### Work instruction:
Leave the pictures aside. Retype exactly the lines from the top of the data below through the one holding "version of the diagram automatically. See".

Stored data
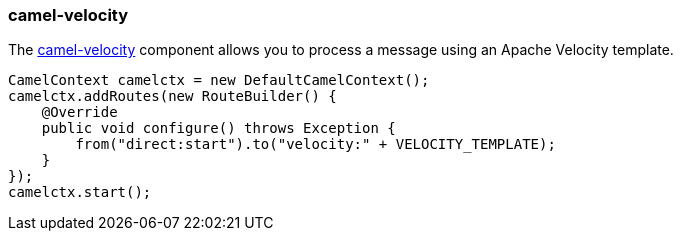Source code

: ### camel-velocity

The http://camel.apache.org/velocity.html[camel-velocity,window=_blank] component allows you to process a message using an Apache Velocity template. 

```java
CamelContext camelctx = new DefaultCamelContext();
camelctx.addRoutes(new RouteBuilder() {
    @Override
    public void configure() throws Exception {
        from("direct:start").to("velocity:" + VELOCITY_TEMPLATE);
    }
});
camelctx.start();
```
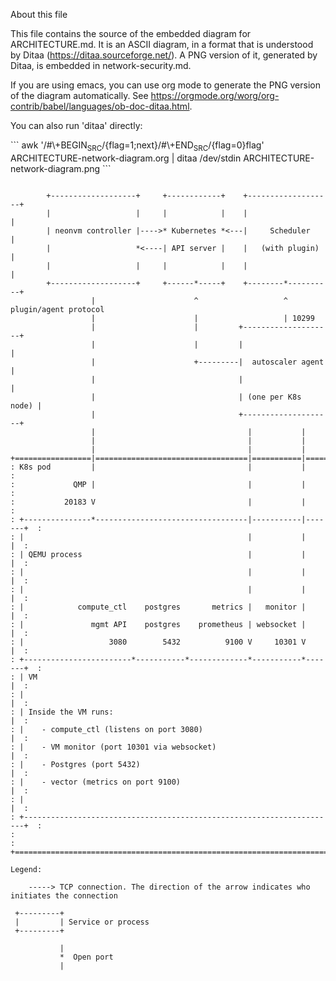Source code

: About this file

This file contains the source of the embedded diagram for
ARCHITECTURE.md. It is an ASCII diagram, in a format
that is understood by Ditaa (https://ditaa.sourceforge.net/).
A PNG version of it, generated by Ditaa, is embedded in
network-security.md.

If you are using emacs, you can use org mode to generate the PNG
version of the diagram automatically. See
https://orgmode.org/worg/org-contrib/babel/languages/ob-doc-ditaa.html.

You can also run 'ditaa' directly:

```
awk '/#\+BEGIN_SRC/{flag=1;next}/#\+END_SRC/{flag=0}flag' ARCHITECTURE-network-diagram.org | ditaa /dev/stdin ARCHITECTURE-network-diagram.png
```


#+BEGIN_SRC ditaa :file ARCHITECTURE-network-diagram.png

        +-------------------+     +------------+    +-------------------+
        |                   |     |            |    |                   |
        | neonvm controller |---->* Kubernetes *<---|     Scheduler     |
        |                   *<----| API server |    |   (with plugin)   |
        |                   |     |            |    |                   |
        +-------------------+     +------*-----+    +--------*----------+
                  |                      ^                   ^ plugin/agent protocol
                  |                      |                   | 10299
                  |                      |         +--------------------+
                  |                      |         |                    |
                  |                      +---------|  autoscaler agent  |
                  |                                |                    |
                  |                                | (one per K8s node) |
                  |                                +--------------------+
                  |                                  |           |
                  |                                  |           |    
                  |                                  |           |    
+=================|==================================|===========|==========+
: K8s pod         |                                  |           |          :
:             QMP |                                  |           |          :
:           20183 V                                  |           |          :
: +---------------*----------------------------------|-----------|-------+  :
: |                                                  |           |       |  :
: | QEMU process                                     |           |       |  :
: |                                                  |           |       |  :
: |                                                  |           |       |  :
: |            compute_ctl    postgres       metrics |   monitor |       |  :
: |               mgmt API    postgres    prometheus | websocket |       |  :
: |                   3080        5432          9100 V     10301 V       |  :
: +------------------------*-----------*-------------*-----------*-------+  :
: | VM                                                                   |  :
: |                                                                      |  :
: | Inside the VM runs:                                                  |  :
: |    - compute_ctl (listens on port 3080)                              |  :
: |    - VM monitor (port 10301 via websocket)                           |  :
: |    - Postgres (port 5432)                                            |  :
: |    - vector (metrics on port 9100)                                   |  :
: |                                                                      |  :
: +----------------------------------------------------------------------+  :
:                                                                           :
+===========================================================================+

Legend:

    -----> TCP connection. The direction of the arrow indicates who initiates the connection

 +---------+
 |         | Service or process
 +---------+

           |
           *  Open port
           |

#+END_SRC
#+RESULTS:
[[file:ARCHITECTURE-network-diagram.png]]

### Output of the exercise:
Source code

: ### camel-velocity

The http://camel.apache.org/velocity.html[camel-velocity,window=_blank] component allows you to process a message using an Apache Velocity template. 

```java
CamelContext camelctx = new DefaultCamelContext();
camelctx.addRoutes(new RouteBuilder() {
    @Override
    public void configure() throws Exception {
        from("direct:start").to("velocity:" + VELOCITY_TEMPLATE);
    }
});
camelctx.start();
```
Source code

: About this file

This file contains the source of the embedded diagram for
ARCHITECTURE.md. It is an ASCII diagram, in a format
that is understood by Ditaa (https://ditaa.sourceforge.net/).
A PNG version of it, generated by Ditaa, is embedded in
network-security.md.

If you are using emacs, you can use org mode to generate the PNG
version of the diagram automatically. See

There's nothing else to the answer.